%%

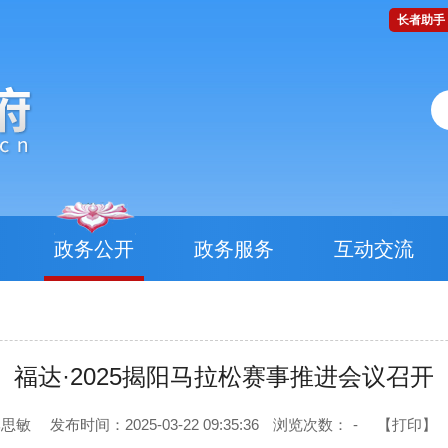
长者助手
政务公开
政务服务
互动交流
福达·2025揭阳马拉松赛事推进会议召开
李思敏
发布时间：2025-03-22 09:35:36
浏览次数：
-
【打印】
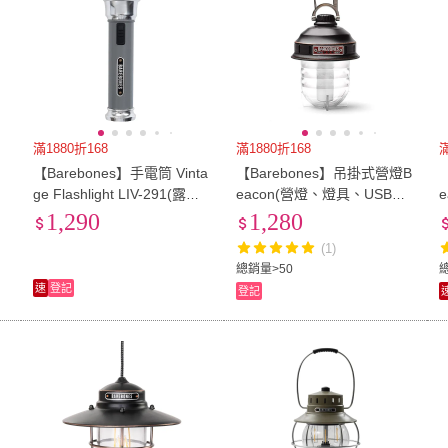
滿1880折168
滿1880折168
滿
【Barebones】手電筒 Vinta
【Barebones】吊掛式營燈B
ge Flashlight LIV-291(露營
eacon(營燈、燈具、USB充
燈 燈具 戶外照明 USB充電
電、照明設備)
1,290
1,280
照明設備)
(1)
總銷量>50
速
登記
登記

%%

#### [TO-DO ITEM]
The task calls for repeating each line above exactly while excluding the pictures.

#### [REPLY]
长者助手
政务公开
政务服务
互动交流
福达·2025揭阳马拉松赛事推进会议召开
李思敏
发布时间：2025-03-22 09:35:36
浏览次数：
-
【打印】
滿1880折168
滿1880折168
滿
【Barebones】手電筒 Vinta
【Barebones】吊掛式營燈B
ge Flashlight LIV-291(露營
eacon(營燈、燈具、USB充
燈 燈具 戶外照明 USB充電
電、照明設備)
1,290
1,280
照明設備)
(1)
總銷量>50
速
登記
登記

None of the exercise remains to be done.